Luckily, the next day I received a batch of your letters that expressed your support and that of other people you told me about, and this gave me reassurance that there are a lot of people out there who know I’m not crazy. A great relief to me, because without that kind of support it’s possible that the shrinks might be able to convince a man in my position that he actually is insane.
But to tell the truth, now that I look back on it, Johnson’s report eases my mind. Some defense shrinks had concluded that I was a paranoid schizophrenic, but, in the reports that I saw, they gave only a sketchy indication of how they arrived at that conclusion. Since they appeared to rely heavily on the neuropsychological testing and claimed to be using objective criteria, they had me wondering quite seriously whether I might not have some mild form of paranoid schizophrenia. But Johnson’s report is so inaccurate as to factual details, so irrational generall, and uses such highly subjective criteria, that it takes away all my respect for the shrinks’ methods. Also, when one considers the discrepancies between the interpretations of the prosecution shrinks on the one hand, those of Johnson on the other hand, and those of the defense shrinks on the third hand (it’s convenient to imagine for a moment theat we have three hands) it becomes clear that this stuff has no scientific basis.
I hasten to add that I recognize I am different from the average person, I don’t know whether my difference has a neurological basis, and I am not in a position to assert that it has no relation to paranoid schizophrenia.

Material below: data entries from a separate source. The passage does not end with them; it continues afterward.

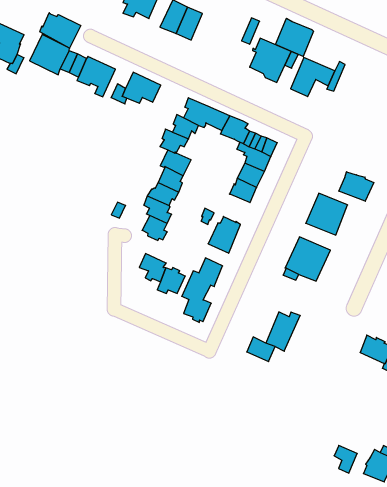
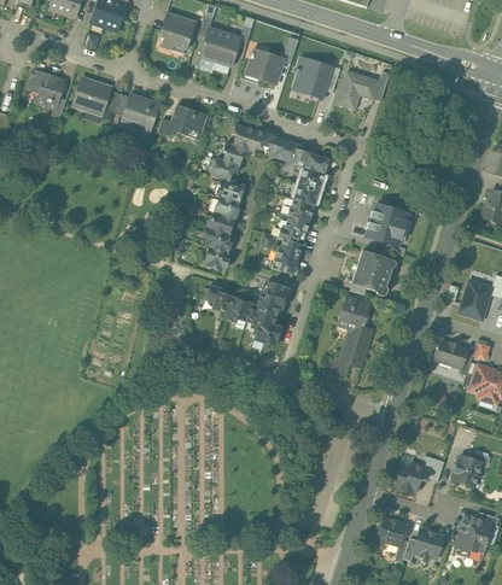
building: [40,13,81,48] -> none
building: [275,18,314,57] -> none
building: none -> [246,49,280,81]
building: [339,172,374,201] -> none
building: none -> [278,215,309,242]
building: none -> [338,296,369,330]
building: none -> [396,462,430,491]

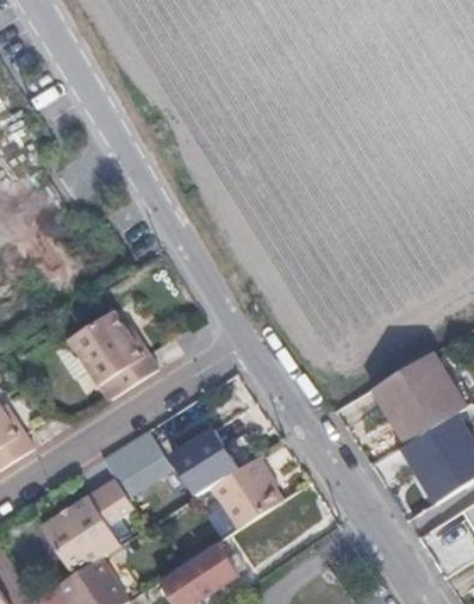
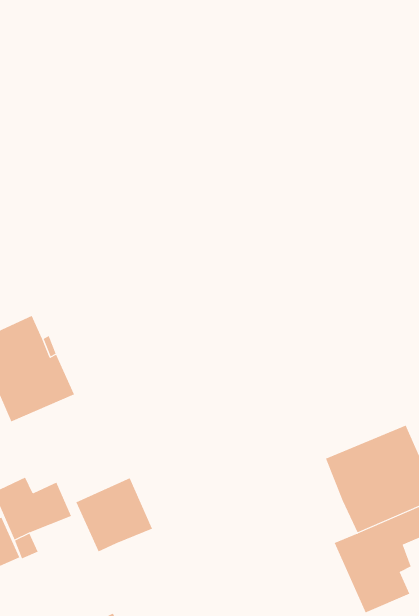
building: [212,455,282,528] -> none

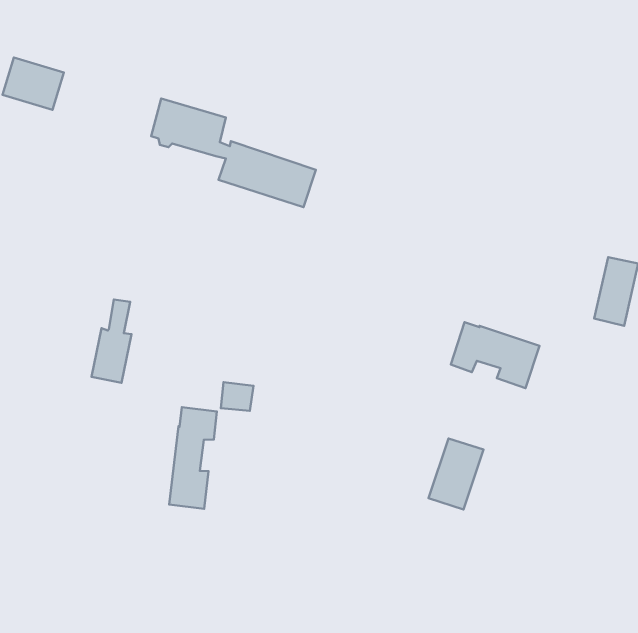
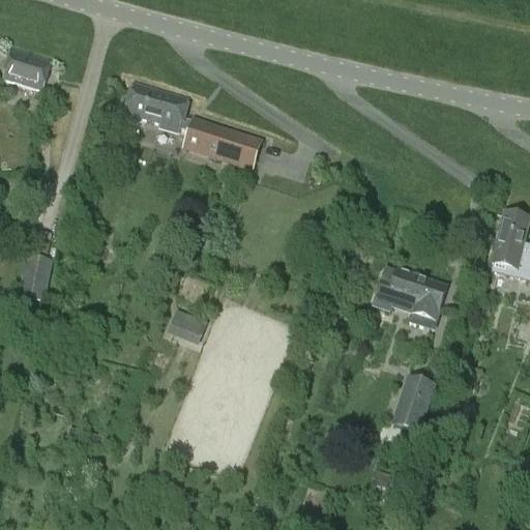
building: [91,299,131,383] -> [19,232,52,301]
building: [169,407,217,509] -> none
building: [428,438,483,510] -> [390,377,436,436]

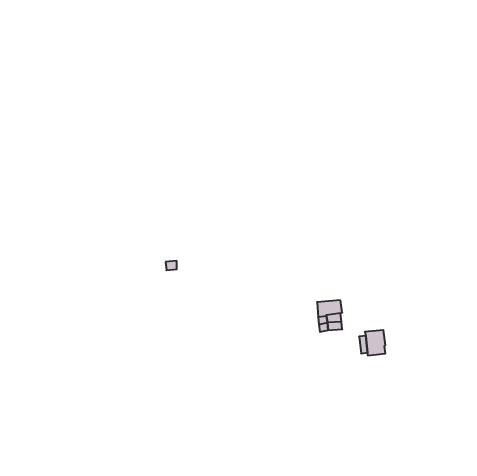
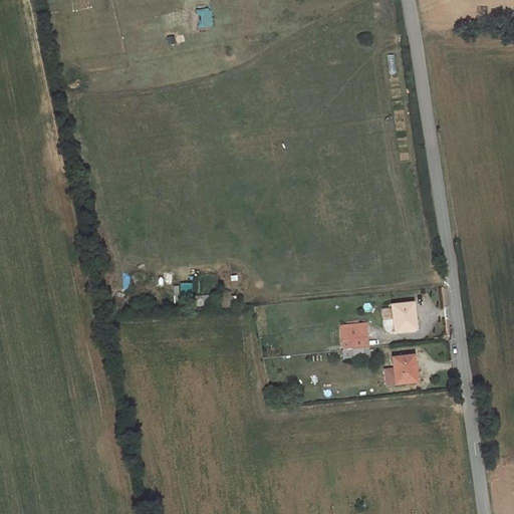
building: none -> [393,302,415,329]

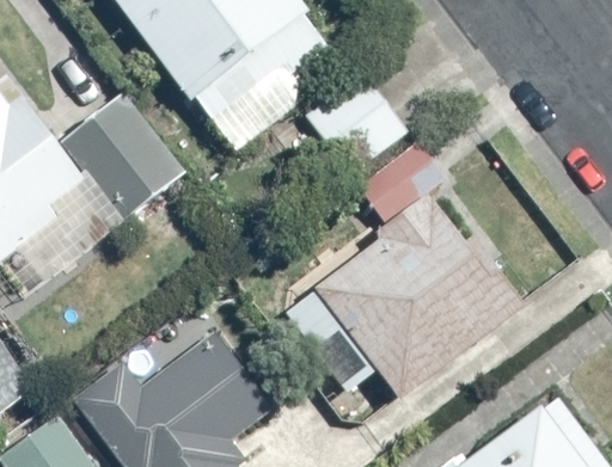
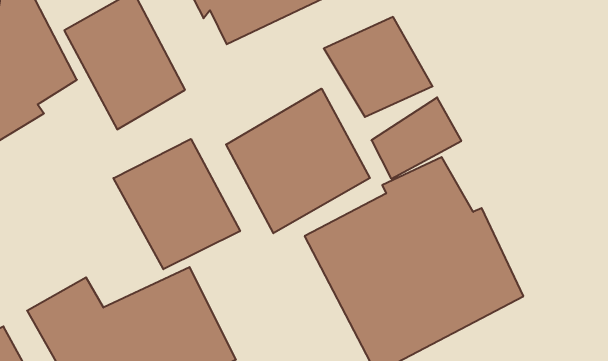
building: none -> [226,89,370,233]
building: none -> [113,139,240,269]

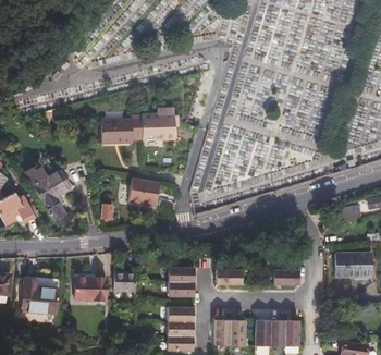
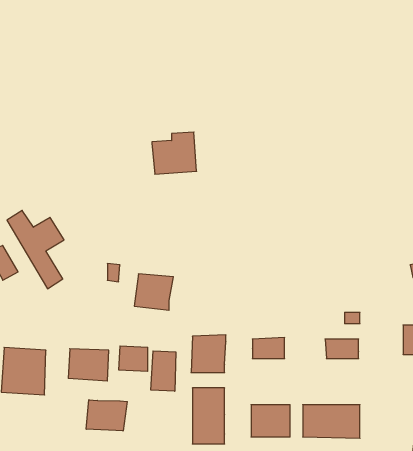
building: [100,113,143,144] -> none
building: [127,176,158,205] -> [134,274,173,310]
building: none -> [151,351,176,391]
building: none -> [86,400,127,431]

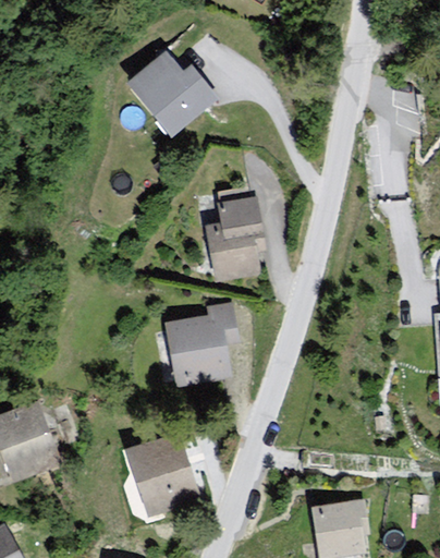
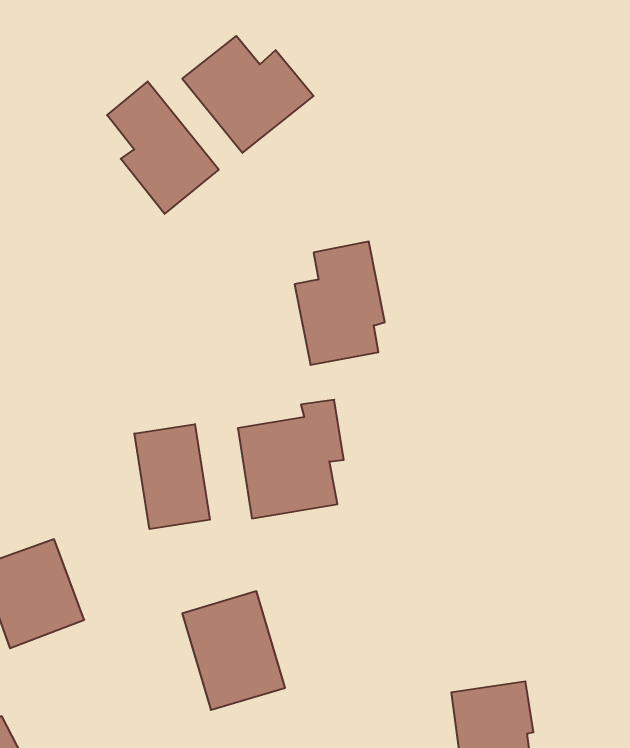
building: none -> [107,81,219,214]
building: none -> [134,424,210,529]

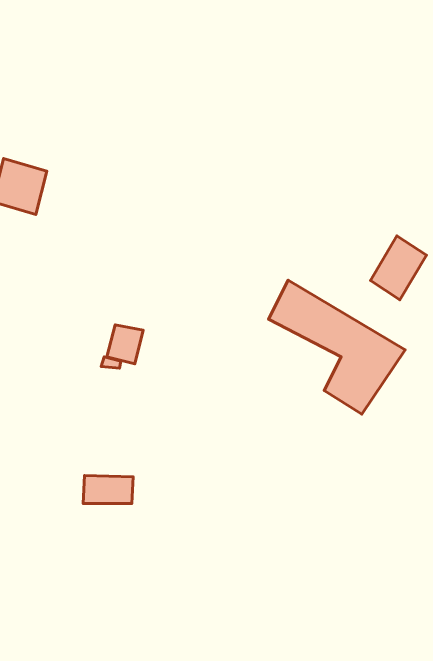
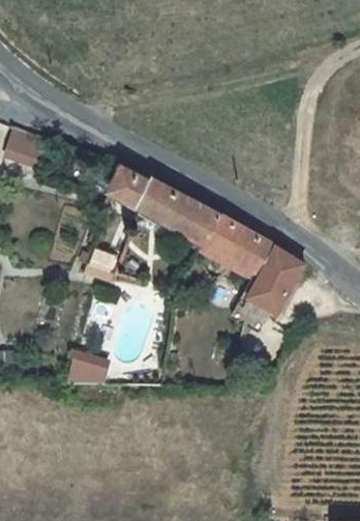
building: none -> [114,167,221,244]
building: [370,236,426,300] -> none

But I am confident that I do not have delusions and am capable of rational thought.
Whew! I’m glad I got all that off my chest. On that subject I will only add that all this fulfils a prediction made by the lawyer who represented me in Montana, Michael Donahoe. He said the government would try to portray me as sick, but not sick enough to escape the death penalty....
{1} See “Green Anarchist” and various communications in my file, especially those from John Zerzan.